[[ Material for this exercise open ]]

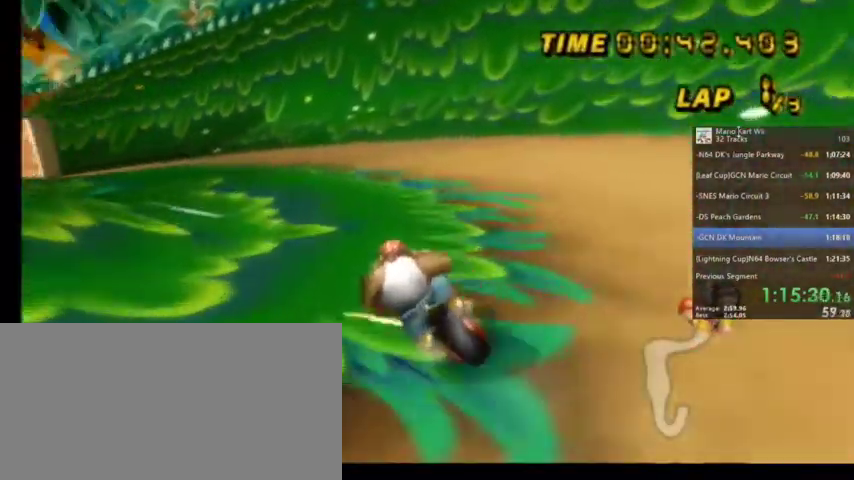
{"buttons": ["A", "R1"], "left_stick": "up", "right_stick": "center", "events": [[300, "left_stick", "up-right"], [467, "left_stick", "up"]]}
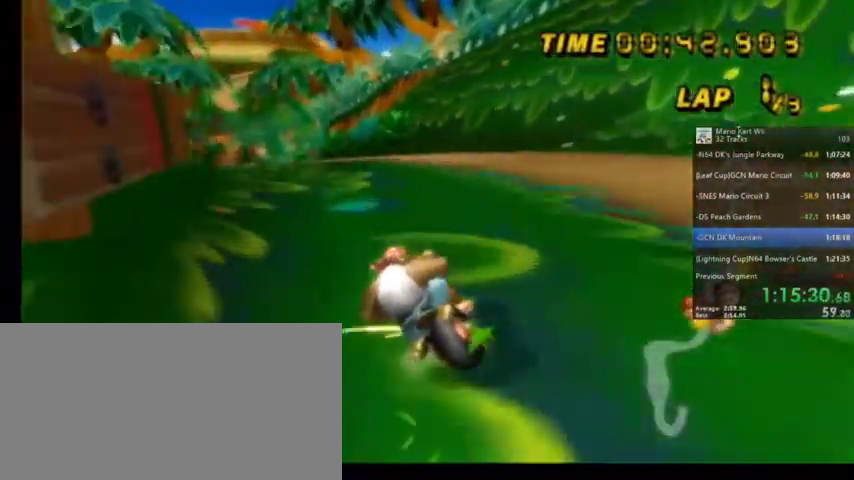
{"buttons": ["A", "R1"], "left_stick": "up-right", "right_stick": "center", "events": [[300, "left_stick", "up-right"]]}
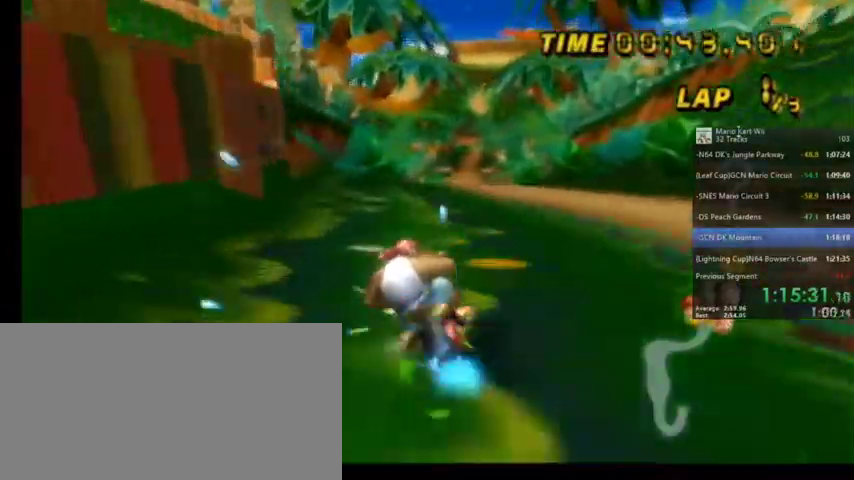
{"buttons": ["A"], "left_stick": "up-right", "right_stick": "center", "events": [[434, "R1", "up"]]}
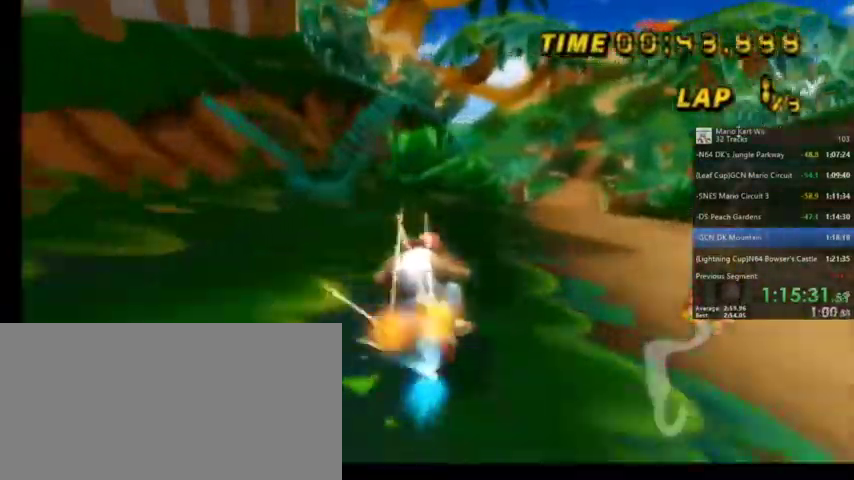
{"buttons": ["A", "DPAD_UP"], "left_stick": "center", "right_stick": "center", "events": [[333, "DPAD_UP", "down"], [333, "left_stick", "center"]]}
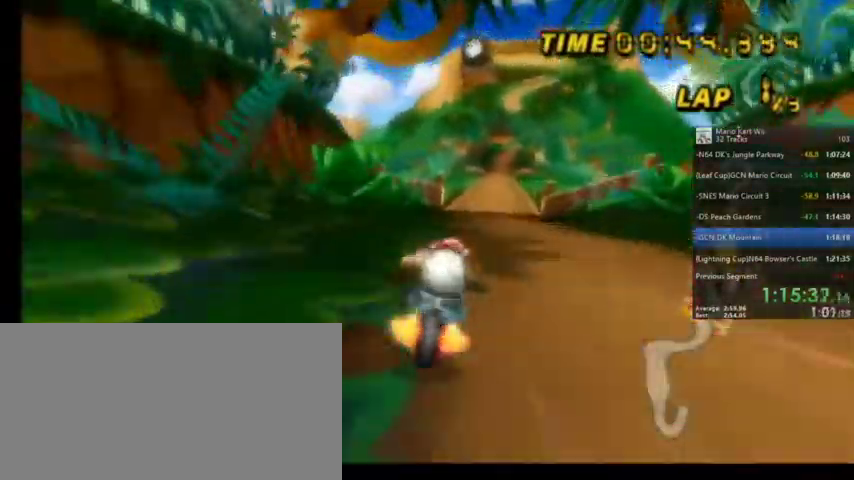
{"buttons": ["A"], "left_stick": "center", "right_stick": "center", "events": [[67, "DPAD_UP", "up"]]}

[[ Material for this exercise closed ]]

▶ **What you should do**
Exclude every picture and restate the listing word for word.

▶ **Expected answer**
{"buttons": ["A", "R1"], "left_stick": "up", "right_stick": "center", "events": [[300, "left_stick", "up-right"], [467, "left_stick", "up"]]}
{"buttons": ["A", "R1"], "left_stick": "up-right", "right_stick": "center", "events": [[300, "left_stick", "up-right"]]}
{"buttons": ["A"], "left_stick": "up-right", "right_stick": "center", "events": [[434, "R1", "up"]]}
{"buttons": ["A", "DPAD_UP"], "left_stick": "center", "right_stick": "center", "events": [[333, "DPAD_UP", "down"], [333, "left_stick", "center"]]}
{"buttons": ["A"], "left_stick": "center", "right_stick": "center", "events": [[67, "DPAD_UP", "up"]]}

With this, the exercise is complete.